Keluarga Bingung Kasus Prada Lucky Sudah 40 Hari Belum Mendapatkan Sidang

Table of content:
Keluarga mendiang Prada Lucky Chepril Saputra Namo saat ini tengah diliputi kekhawatiran mengenai kelanjutan kasus hukumnya di Dentasemen Polisi Militer IX/1 Kupang. Sejak lebih dari 40 hari lalu, mereka belum melihat adanya perkembangan signifikan dalam proses persidangan, sehingga sejumlah pertanyaan mulai bermunculan dalam benak keluarga mengenai transparansi kasus tersebut.
Serma Kristian Namo, ayah mendiang, mengungkapkan rasa frustrasi dan keraguannya terkait proses hukum yang terkesan lambat. “Ini sudah 40 hari, tapi sampai sekarang belum tahu perkembangannya bagaimana,” tuturnya kepada wartawan pada Rabu malam, menunjukkan keprihatinan yang mendalam terhadap perlunya keadilan untuk anaknya.
Ketidakpastian ini semakin menambah beban emosional keluarga, terutama bagi orang tua yang kehilangan anak akibat kekerasan. Dengan tidak adanya informasi terbaru dari penyidik, mereka merasa bingung dan curiga akan adanya sesuatu yang disembunyikan dari publik.
Klarifikasi Kasus dan Penanganan Hukum
Denpom IX/1 Kupang telah menetapkan sejumlah tersangka dalam kasus meninggalnya Prada Lucky, dengan total 22 prajurit TNI Angkatan Darat yang bertugas di Batalyon Teritorial Pembangunan 834/Waka Nga Mere. Tersangka-terangka ini termasuk tiga perwira berpangkat Letnan, yang seharusnya menjadi contoh yang baik bagi anggotanya.
Menurut informasi, Prada Lucky meninggal pada 6 Agustus setelah dirawat di ICU selama empat hari.

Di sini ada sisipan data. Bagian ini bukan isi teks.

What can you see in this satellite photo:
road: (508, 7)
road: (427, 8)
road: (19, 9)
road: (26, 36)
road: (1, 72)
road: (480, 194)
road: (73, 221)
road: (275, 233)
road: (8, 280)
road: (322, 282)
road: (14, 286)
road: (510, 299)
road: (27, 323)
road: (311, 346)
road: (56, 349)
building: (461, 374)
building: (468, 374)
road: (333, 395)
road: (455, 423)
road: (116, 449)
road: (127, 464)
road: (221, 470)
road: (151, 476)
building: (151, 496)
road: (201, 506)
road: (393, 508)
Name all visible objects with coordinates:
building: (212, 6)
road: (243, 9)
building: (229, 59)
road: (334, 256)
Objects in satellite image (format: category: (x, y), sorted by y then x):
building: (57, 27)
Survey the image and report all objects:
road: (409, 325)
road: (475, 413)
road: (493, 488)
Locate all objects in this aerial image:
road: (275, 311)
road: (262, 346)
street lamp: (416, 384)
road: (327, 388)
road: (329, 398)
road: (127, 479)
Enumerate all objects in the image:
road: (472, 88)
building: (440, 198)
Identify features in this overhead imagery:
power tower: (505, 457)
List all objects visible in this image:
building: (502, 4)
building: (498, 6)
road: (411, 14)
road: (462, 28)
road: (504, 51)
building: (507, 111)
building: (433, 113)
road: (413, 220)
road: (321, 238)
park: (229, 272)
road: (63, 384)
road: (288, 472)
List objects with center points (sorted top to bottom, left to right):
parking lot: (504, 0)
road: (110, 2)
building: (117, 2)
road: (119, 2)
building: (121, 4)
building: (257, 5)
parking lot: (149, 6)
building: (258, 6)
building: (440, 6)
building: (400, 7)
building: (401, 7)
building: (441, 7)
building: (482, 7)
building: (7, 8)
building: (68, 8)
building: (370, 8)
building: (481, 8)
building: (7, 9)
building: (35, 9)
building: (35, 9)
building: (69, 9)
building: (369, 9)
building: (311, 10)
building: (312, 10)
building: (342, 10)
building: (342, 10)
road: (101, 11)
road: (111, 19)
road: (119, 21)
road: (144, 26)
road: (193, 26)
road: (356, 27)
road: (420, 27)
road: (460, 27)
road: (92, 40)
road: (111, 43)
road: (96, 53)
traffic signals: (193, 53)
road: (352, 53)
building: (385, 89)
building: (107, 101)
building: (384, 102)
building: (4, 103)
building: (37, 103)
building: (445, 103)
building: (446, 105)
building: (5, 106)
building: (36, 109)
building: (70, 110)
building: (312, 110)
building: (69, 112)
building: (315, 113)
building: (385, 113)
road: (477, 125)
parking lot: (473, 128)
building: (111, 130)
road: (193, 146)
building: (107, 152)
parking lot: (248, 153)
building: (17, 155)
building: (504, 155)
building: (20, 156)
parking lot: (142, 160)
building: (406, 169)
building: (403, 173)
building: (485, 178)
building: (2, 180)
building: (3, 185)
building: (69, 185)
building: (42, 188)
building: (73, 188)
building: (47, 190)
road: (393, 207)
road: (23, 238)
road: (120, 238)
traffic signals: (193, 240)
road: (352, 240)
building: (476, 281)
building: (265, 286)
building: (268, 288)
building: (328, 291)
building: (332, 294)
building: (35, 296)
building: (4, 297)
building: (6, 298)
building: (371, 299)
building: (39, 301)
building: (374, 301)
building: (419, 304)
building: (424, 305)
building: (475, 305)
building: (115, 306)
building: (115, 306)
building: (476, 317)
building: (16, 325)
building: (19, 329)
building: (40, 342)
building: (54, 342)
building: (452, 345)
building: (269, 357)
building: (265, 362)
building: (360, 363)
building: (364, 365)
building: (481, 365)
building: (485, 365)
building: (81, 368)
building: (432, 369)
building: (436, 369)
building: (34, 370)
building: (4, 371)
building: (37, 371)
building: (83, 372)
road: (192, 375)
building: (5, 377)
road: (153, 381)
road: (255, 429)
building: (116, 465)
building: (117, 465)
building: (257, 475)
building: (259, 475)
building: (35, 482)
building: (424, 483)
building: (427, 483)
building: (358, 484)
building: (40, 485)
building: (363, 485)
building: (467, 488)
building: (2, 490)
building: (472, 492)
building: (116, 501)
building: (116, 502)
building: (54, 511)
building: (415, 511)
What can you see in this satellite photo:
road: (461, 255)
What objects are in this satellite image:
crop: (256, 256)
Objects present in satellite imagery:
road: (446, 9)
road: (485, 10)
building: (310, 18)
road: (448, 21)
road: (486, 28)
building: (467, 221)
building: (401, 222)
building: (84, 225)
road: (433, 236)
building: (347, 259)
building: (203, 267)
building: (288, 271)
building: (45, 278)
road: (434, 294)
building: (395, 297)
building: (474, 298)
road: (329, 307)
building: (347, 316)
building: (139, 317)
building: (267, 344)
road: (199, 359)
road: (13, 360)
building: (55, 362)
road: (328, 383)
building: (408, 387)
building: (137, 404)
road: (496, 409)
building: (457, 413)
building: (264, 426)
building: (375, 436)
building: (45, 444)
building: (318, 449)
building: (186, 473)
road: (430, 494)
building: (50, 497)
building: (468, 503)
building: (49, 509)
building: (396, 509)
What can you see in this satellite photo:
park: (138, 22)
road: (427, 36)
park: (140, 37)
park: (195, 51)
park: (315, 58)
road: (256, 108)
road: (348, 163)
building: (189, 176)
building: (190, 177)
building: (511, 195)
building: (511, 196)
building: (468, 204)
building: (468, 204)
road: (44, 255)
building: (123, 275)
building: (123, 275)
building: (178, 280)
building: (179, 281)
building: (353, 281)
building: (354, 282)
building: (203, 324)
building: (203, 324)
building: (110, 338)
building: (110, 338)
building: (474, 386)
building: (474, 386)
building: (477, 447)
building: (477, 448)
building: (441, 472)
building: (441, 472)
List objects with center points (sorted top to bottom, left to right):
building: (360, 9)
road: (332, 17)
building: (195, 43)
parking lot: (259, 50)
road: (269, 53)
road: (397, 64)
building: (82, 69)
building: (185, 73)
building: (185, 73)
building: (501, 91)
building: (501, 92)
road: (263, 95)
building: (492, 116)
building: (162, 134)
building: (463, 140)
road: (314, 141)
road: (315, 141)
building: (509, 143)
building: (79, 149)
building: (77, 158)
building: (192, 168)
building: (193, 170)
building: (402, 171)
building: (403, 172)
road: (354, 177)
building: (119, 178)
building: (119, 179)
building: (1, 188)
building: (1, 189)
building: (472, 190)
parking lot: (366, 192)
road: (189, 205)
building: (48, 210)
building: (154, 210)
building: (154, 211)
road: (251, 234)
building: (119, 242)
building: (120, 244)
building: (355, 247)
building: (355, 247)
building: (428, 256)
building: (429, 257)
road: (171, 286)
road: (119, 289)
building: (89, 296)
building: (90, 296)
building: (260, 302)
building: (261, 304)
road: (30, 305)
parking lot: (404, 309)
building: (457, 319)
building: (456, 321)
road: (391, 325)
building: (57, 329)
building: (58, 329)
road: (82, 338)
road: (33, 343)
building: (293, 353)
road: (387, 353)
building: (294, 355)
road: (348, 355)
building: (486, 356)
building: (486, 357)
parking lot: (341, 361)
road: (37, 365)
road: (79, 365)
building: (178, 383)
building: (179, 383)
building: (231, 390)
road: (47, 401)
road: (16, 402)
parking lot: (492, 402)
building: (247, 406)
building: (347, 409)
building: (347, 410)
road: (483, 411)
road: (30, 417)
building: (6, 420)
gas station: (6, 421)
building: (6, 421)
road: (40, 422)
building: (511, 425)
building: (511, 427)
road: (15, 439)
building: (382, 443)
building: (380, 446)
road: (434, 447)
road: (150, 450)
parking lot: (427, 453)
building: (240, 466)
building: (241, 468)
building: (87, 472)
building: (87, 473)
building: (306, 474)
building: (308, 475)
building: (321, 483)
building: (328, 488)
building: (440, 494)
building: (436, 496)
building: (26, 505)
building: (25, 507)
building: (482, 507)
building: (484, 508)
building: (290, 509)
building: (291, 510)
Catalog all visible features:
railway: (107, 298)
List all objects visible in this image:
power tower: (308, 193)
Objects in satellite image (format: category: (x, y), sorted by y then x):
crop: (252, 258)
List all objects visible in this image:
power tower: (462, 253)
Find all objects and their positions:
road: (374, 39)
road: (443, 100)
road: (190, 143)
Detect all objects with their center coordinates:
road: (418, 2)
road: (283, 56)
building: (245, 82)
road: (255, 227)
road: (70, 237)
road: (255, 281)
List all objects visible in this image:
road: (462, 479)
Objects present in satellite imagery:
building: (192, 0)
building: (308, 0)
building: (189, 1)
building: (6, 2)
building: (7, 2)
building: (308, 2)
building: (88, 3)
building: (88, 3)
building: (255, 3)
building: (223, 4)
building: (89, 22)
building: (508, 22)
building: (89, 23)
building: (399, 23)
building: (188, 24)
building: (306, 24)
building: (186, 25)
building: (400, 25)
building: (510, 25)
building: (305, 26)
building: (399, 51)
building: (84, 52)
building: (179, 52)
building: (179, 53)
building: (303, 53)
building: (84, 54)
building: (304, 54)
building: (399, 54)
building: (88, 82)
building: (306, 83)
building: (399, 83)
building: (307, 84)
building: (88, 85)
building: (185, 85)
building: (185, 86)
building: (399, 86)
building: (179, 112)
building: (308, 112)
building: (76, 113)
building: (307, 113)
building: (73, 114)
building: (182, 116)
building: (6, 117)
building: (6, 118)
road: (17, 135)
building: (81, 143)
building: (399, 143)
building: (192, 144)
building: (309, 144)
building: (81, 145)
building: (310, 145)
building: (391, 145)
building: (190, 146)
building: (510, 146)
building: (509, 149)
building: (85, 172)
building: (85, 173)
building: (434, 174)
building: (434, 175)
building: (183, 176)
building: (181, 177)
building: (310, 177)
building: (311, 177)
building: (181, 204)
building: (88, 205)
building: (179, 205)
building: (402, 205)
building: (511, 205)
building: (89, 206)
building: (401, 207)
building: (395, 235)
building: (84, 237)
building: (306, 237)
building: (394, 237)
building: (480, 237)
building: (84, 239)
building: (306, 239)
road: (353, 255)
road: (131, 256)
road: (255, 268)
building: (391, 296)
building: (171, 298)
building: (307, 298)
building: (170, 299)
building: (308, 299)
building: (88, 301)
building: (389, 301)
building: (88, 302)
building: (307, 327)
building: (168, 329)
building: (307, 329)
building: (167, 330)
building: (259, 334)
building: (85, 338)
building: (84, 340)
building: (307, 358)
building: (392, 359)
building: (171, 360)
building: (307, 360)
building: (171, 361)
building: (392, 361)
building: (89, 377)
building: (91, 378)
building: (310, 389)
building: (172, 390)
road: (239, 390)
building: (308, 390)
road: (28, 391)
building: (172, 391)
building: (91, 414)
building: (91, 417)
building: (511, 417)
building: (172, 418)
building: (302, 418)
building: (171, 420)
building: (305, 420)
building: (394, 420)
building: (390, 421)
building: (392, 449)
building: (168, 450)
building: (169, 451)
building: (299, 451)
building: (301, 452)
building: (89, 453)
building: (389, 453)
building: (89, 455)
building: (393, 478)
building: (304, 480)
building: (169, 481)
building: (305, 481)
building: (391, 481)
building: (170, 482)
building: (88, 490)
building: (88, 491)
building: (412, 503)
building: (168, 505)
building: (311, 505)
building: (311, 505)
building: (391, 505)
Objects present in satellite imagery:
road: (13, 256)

Proses penyidikan yang lambat ini menimbulkan spekulasi di kalangan keluarga dan masyarakat mengenai mengapa penegakan hukum tidak segera dilakukan.
“Kasusnya sudah jelas, tersangka sudah ada tapi kok ini lama sekali, belum ada kejelasan apa pun,” ujar Serma Kristian Namo, mengindikasikan bahwa keadilan seolah terhambat dalam situasi ini. Dia menegaskan bahwa tuntutan untuk kecepatan dalam penyelesaian adalah wajar, terutama mengingat latar belakang kasus yang melibatkan kekerasan terhadap anggotanya sendiri.
Kekhawatiran Keluarga dan Permohohan Keadilan
Kekhawatiran ini bukan hanya ditujukan kepada proses hukum, tetapi juga kepada kualitas kehidupan yang akan datang dari pengacara dan proses persidangan. Sebagai seorang ayah, Kristian berhak untuk mendambakan kejelasan dan transparansi dalam kasus anaknya, yang tidak hanya melibatkan dirinya sebagai anggota TNI, tetapi juga sebagai orang tua yang kehilangan anak.
Keluarga meminta agar pihak berwenang dapat memberikan penjelasan yang gamblang mengenai perkembangan kasus ini. Keterlambatan dalam penanganan hukum ini seakan membuat mereka meragukan keadilan yang seharusnya diterima oleh mendiang.
Situasi ini semakin diperburuk ketika media mulai melaporkan tentang ketidakpuasan masyarakat terhadap penegakan hukum. Dengan efek domino yang meluas, kasus ini dipandang sebagai simbol masalah yang lebih besar terkait perlakuan terhadap prajurit dan isu kekerasan di lingkungan militer.
Pemakaman dan Kehilangan yang Mendalam
Setelah mendiang menjalani perawatan, jenazah Prada Lucky dibawa pulang ke Kupang oleh orang tuanya pada 7 Agustus. Prosesi pemakaman dilangsungkan dengan upacara militer yang khidmat pada 9 Agustus, di mana orangtua dan sanak saudara memberikan penghormatan terakhir.
Pemakaman tersebut diiringi dengan doa yang penuh harapan oleh Pendeta Lenny Walunguru, yang memimpin ibadah sebelum upacara militer dilakukan. Momen tersebut menjadi peringatan bagi banyak pihak tentang pentingnya keadilan dan perlindungan bagi anggota militer.
Dengan berjalannya waktu, harapan keluarga untuk menemukan keadilan semakin mendesak. Mereka percaya bahwa setiap tindakan kekerasan harus dihadapi dengan respon hukum yang tegas dan cepat, tanpa terkecuali.